Slip op. at 4. Thus, in obedience to Dacus, Lamb fails the test under the fourth prong of Schiavone.


Dacus also recognizes that the limitation on section 2000e-16 actions is jurisdictional:


Fed.R.Civ.P. 82 prevents the use of the federal civil procedure rules from expanding the jurisdiction of the federal courts. We agree with the First Circuit that "Rule 15 is not to be viewed as enlarging or restricting federal jurisdiction." USM Corp. v. GKN Fasteners, Ltd., 578 F.2d 21, 22 (1st Cir.1978). Allowing Dacus to use Rule 15(a) now to amend his complaint would create jurisdiction, and this we cannot allow.
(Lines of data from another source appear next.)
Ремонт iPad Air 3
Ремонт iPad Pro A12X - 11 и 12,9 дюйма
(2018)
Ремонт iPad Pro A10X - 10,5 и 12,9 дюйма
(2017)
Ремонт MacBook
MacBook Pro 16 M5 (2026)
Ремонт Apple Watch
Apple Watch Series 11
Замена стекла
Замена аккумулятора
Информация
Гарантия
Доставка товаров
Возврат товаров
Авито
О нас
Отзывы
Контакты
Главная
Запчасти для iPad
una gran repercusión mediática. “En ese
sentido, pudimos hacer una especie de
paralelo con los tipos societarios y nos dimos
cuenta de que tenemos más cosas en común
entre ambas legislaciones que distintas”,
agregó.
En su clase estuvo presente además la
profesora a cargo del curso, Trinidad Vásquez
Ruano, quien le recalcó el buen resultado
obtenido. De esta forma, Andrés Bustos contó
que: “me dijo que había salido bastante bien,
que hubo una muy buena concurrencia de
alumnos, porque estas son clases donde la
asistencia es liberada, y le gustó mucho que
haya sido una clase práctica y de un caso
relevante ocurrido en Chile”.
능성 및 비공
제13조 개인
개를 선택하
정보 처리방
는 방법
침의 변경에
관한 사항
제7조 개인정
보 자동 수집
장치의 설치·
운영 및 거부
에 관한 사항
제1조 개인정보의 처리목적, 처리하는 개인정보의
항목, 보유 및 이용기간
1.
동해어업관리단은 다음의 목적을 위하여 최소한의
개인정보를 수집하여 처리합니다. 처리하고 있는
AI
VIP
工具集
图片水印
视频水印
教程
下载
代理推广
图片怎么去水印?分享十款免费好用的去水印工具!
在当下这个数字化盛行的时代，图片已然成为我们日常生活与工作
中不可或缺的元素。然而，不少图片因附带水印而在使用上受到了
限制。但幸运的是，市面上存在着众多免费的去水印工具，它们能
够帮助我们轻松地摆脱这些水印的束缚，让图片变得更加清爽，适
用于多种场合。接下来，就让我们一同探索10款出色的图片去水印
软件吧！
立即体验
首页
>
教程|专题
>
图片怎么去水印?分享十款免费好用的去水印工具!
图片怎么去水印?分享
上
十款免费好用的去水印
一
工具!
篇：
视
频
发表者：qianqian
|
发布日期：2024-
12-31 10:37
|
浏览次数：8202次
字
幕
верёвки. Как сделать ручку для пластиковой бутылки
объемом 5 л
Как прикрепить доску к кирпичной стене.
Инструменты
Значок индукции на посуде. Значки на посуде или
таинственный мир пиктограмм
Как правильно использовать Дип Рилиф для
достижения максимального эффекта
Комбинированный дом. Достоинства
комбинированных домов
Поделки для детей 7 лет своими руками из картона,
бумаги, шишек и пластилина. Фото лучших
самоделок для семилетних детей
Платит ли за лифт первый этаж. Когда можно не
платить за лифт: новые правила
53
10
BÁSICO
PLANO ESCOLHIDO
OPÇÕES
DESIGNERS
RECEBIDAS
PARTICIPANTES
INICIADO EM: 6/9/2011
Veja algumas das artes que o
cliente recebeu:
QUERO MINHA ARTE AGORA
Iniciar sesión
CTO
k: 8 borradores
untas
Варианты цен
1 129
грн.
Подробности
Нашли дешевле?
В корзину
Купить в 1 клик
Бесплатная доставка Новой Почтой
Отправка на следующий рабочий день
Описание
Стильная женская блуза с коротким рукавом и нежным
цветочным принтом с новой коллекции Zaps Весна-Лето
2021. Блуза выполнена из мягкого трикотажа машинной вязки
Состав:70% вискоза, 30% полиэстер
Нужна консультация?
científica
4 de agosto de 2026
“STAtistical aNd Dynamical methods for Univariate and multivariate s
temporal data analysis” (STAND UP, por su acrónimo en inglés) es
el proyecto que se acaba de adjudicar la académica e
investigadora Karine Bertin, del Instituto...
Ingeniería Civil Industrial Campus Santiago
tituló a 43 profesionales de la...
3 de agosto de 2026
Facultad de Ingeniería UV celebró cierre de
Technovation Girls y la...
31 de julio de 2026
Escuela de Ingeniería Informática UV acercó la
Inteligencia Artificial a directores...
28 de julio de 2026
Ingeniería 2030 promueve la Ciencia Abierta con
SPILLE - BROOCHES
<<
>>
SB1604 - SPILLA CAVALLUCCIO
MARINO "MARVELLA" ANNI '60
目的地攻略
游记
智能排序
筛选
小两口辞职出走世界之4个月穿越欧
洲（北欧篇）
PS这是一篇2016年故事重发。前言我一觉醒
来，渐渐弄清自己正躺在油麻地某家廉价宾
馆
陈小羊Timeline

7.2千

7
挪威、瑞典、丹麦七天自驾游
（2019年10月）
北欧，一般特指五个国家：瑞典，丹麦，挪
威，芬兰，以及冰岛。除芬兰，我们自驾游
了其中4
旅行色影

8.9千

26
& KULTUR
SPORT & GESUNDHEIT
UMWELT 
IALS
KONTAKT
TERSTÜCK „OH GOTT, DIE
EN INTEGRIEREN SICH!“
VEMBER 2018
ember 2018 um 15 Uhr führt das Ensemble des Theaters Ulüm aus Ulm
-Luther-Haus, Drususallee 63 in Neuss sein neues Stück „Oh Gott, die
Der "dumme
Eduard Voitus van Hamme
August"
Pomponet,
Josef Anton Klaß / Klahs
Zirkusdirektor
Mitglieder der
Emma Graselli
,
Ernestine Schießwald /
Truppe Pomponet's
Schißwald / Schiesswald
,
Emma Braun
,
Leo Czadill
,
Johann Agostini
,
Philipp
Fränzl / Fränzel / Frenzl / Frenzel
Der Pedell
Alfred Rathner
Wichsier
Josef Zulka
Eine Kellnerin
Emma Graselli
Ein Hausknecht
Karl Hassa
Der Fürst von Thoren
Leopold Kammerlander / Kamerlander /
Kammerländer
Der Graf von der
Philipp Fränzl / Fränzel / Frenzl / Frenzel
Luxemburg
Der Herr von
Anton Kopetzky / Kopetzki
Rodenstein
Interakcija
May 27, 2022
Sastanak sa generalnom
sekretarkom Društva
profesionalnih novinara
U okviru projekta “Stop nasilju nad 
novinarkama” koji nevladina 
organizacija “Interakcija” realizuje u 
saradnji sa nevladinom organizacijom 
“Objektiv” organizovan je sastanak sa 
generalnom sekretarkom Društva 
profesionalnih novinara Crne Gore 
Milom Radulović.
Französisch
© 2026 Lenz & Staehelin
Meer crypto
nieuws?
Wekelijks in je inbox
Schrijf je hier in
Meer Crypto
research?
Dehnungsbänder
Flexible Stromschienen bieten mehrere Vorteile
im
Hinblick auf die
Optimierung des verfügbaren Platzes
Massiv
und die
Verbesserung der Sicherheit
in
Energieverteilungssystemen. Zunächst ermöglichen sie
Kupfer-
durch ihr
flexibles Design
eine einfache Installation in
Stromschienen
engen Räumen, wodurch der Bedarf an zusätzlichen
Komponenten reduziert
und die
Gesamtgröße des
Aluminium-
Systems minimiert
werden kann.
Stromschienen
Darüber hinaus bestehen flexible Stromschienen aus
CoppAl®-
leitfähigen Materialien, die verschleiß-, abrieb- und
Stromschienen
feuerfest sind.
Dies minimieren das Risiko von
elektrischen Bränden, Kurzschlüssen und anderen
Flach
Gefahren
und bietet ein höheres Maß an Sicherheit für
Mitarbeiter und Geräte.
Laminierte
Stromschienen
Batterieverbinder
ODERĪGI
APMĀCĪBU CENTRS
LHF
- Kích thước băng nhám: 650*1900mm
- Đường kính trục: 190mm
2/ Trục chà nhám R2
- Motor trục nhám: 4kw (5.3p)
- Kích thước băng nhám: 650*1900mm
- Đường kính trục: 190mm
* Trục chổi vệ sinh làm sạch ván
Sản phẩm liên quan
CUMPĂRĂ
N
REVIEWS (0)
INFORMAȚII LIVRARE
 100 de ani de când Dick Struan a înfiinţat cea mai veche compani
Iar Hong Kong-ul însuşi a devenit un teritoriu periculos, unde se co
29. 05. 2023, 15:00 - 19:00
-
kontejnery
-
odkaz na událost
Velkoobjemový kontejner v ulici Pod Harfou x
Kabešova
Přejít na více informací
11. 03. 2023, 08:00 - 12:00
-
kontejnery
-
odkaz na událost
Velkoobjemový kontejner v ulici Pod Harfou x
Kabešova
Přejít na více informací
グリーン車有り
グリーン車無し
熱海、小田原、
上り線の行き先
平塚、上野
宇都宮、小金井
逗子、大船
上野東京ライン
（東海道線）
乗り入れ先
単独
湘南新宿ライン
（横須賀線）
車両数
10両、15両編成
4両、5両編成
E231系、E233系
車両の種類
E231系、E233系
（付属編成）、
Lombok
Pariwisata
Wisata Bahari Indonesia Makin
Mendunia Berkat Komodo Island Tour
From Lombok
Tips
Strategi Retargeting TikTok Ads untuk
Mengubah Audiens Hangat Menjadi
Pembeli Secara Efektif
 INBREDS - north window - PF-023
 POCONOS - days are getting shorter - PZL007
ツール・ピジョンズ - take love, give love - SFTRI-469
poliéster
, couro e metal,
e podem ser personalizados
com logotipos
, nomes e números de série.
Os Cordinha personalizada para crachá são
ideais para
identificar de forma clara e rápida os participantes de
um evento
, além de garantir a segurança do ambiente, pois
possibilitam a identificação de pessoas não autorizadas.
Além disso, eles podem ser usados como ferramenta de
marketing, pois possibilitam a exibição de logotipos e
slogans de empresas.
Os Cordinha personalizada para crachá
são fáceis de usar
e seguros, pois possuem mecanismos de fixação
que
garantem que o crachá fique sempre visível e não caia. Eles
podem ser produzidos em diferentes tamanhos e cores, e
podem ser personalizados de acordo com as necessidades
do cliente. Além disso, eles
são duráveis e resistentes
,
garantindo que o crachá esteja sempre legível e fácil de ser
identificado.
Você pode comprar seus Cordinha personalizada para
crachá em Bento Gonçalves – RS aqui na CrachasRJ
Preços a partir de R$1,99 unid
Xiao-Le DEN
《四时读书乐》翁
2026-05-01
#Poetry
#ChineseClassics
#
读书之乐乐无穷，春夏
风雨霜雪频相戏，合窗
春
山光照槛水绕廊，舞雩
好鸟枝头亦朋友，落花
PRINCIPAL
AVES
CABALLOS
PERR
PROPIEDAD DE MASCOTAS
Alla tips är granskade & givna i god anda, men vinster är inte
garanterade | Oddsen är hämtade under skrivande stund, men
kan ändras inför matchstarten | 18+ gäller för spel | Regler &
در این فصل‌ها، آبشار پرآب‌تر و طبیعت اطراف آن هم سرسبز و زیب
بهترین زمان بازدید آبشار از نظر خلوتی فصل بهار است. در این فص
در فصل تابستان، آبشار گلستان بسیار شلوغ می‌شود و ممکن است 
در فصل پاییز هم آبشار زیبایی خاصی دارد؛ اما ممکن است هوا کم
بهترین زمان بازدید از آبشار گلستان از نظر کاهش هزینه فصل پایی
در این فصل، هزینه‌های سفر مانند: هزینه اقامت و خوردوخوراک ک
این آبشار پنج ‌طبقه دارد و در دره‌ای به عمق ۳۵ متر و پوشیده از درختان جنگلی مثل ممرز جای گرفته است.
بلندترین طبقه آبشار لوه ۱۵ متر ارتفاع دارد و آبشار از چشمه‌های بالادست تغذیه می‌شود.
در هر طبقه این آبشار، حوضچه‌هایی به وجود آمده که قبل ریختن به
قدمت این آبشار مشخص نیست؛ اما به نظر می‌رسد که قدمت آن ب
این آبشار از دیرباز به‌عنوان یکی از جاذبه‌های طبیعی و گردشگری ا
Slip op. at 5-6. See also slip op. at 5; Bell, 826 F.2d at 360-61 (citing Eastland v. Tennessee Valley Author., 553 F.2d 364, 368 (5th Cir.), cert. denied, 434 U.S. 985, 98 S.Ct. 611, 54 L.Ed.2d 479 (1977)).


The judgment is AFFIRMED.


Lamb could have filed a complaint with the Equal Employment Opportunity Commission ("EEOC") and awaited the EEOC's decision before filing a lawsuit. 42 U.S.C. Sec. 2000e-16(c); Brown, 425 U.S. at 832, 96 S.Ct. at 1967. She elected, instead, to bypass the EEOC and institute this action


Lamb suggests that the Dacus-Newbold rule applies only to the analysis of Sec. 2000e-16(c), not of Sec. 2000e-16(a). However, Lamb herself admitted that Sec. 2000e-16(c), not Sec. 2000e-16(a), governs who may be sued in a Sec. 2000e-16 lawsuit. In Sec. 2000e-16(c), Congress provided, in pertinent part, that

[w]ithin thirty days of receipt of notice of final action taken by a department, agency, or unit referred to in subsection (a) of this section, or by the Equal Employment Opportunity Commission upon an appeal from a decision or order of such department, agency, or unit ... an employee ... may file a civil action ... in which ... the head of the department, agency, or unit, as appropriate, shall be the defendant.

42 U.S.C. Sec. 2000e-16(c) (West 1981).